We have 2 major hospitals within minutes of each other in my small city. I have lived here 10 years and last week was the first time I heard of a full term baby and mom ( who also has a 3 year old) dying at the same time during childbirth, while on premises.
apparently, this poor woman was related to some people we know, so I am going to find out what happened. i just couldn't believe that these days it is possible to lose a healthy woman to childbirth.
Jul 12, '03Anagrey, I can see where you may feel that it would be very stressful to the nurse/patient who are involved in the nurse assisted delivery, although, when it happens, it is generally quick and the patient is ready to have the baby and doesn't care who delivers, as long as they know what they are doing. Quick deliveries are nearly always the most uncomplicated ones. Maternal death is certainly not much of a concern with these type of deliveries. I did my 11th one just this week (still counting, HazeK) and it used happened alot more often when I worked the night shift! Certainly, it is best to have the doc there, but every OB nurse should be trained to deliver a baby when necessary.

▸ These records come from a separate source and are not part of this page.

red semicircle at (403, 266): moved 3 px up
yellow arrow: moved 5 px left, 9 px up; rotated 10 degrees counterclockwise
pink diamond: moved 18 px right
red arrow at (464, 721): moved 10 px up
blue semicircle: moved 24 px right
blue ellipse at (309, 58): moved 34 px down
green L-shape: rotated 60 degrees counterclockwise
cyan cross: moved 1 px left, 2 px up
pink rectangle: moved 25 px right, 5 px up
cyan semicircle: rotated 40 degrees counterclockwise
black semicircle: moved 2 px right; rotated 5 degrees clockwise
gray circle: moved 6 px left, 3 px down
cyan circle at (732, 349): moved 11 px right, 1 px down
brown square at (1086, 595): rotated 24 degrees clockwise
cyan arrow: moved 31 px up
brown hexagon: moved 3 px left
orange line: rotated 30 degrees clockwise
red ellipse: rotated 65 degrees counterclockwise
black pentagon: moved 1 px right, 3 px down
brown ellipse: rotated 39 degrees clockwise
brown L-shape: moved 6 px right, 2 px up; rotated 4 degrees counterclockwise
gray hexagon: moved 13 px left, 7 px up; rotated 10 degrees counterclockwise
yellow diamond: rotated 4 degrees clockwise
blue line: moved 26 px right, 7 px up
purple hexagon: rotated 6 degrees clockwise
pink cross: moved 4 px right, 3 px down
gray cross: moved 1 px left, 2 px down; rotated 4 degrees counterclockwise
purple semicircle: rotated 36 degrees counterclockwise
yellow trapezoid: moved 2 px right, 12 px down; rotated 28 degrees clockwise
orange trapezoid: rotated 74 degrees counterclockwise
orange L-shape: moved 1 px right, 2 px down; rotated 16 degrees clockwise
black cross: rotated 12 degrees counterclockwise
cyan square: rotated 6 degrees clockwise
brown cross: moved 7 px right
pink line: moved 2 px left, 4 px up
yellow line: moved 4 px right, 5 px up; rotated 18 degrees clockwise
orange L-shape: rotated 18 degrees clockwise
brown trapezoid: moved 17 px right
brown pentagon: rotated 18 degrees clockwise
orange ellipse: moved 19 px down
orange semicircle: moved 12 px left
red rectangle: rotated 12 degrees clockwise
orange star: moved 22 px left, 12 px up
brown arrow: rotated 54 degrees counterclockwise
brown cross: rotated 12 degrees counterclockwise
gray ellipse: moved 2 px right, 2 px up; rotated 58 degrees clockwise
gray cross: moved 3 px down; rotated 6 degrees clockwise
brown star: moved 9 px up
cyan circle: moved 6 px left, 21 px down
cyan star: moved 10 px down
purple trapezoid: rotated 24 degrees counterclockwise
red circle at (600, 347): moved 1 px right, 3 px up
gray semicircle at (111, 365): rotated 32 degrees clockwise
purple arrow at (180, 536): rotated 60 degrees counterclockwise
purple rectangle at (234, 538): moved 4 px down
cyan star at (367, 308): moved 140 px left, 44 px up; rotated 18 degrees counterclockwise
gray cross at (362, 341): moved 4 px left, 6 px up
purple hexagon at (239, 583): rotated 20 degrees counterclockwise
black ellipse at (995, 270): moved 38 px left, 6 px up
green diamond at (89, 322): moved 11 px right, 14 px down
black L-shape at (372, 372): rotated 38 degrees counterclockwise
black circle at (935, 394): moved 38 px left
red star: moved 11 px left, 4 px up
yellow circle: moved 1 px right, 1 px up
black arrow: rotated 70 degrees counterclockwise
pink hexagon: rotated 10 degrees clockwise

Jul 12, '03I attend high risk deliveries, with a hopitalist pediatrician. Frequently we arrive before the ob, and have to wait for the delivery, as they instruct the mother to breathe. Sometimes I feel that this puts much more stress on the baby, if mom has been pushing for a couple of hours, and having variables, or baby is tachy...I want the baby out. Trouble is the docs don't want to be called until the baby is crowning, and we really don't know how long it's going to take. I went to one delivery recently, a 35 weeker...actually I went twice, doc said she wasn't ready yet. Then she preciped when he was delivering another baby......we can't win!
Sep 19, '03At my hospital we use to have alot of nurse assisted deliveries, now we have nurse supervised deliveries.
What I mean is this.
We have a staff ARNP on the L&D floor at night. Anytime a doc appears that he can't make it, she will go in and supervise... ALSO.... they call in the ER Doc... Which is a HOOOT! Has anyone ever seen a ER doc come to L&D? It is quite comical! He basically stands there and supervises the final moments while the RN and ARNP deliver the baby. Usualy the OB comes in and finishes things up at this point.